Wonderful Growth Claimed to Prove Merit—Osteopathy is Rational Physio-Therapy—Growth is in Exact Proportion to Advertising Received—Booklets and Journals for Gratuitous Distribution—Osteopathy Languishes or Flourishes by Patent Medicine Devices—Circular Letter from Secretary of American Osteopathic Association—Boosts by Governors and Senators—The Especial Protege of Authors—Mark Twain—Opie Reed—Emerson Hough—Sam Jones—The Orificial Surgeon—The M.D. Seeking Job as “Professor”—The Lure of “Honored Doctor” with “Big Income”—No Competition.

But what about Osteopathy? Why has it had such a wonderful growth in popularity? Why have nearly four thousand men and women, most of them intelligent and some of them educated, espoused it as a profession to follow as a life work? These are questions I shall now try to answer.

Osteopathic promoters and enthusiasts claim that the wonderful growth and popularity of Osteopathy prove beyond question its merits as a healing system. I have already dealt at length with reasons why intelligent people are so ready to fall victims to new systems of healing. The “perfect adjustment,” “perfect functioning” theory of Osteopathy is especially attractive to people made ripe for some “drugless healing” system by causes already mentioned. When Osteopathy is practiced as a combination of all manipulations and other natural aids to the inherent recuperative powers of the body, it will appeal to reason in such a way and bring such good results as to make and keep friends.

I am fully persuaded, and I believe the facts when presented will establish it, that it is the physio-therapy in Osteopathy that wins and holds the favor of intelligent people. But Osteopathy in its own name, taught as “a well-rounded system of healing adequate for every emergency,” has grown and spread largely as a “patent medicine” flourishes, i. e., in exact proportion to the advertising it has received. I would not presume to make this statement as merely my opinion. The question at issue is too important to be treated as a matter of opinion. I will present facts, and let my readers settle the point in their own minds.

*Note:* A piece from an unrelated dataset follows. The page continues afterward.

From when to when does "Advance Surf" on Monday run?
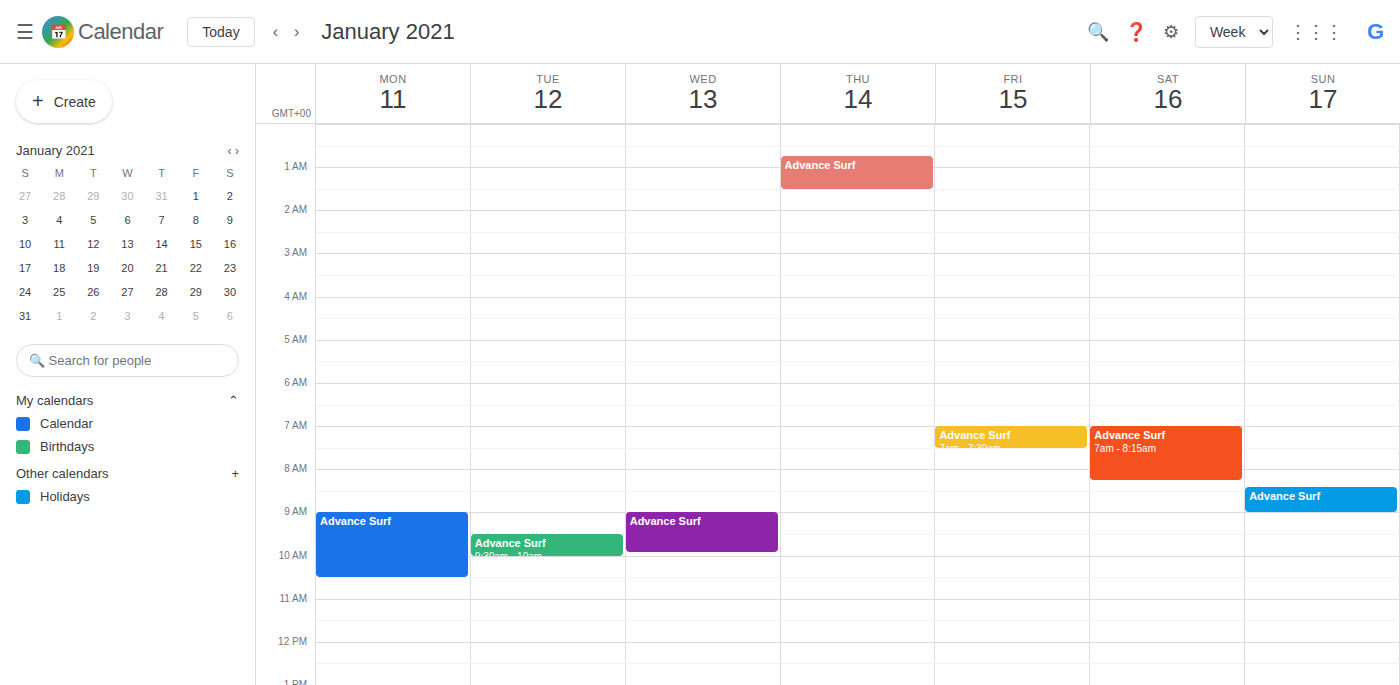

Every week I get booklets or “sample copies” of journals heralding the wonderful curative powers of Osteopathy. These are published not as journals for professional reading, but to be sold to the practitioners by the hundreds or thousands, to be given to their patients for distribution by these patients to their friends. The publishers of these “boosters” say, and present testimonials to prove it, that Osteopaths find their practice languishes or flourishes just in proportion to the numbers of these journals and booklets they keep circulating in their communities. Here is a sample testimonial I received some time since on a postal card:

“Gentlemen: Since using your journals more patients have come to me than I could treat, many of them coming from neighboring towns. Quite a number have had to go home without being treated, leaving their names so that they could be notified later, as I can get to them. Your booklets bring them O. K.”

The boast is often made that Osteopathy is growing in spite of bitter opposition and persecution, and is doing it on its merits—doing it because “Truth is mighty and will prevail.” At one time I honestly believed this to be true, but I have been convinced by highest Osteopathic authority that it is not true. As some of that proof here is an extract from a circular letter from the secretary of the American Osteopathic Association:

“Now, Doctor, we feel that you have the success of Osteopathy at heart, and if you realize the activity and complete organization of the American Medical Association and their efforts to curb our limitations, and do not become a member of this Association, which stands opposed to the efforts of the big monopoly, we must believe that you are not familiar with the earnestness of the A. O. A. and its efforts. We must work in harmonious accord and with an organized purpose. When we rest on our oars the death knell begins to sound. Can you not see that unless you co-operate with your fellow-practitioners in this national effort you are sounding your own limitations?”

This from the secretary of the American Osteopathic Association, when we have boasted of superior equipment for intelligent physicians. Incidentally we pause to make excuse for the expressions: “Curbing our limitations” and “sounding your own limitations.”

But does the idea that when we quit working as an organized body “our death knell begins to sound,” indicate that Osteopathic leaders are content to trust the future of Osteopathy to its merits?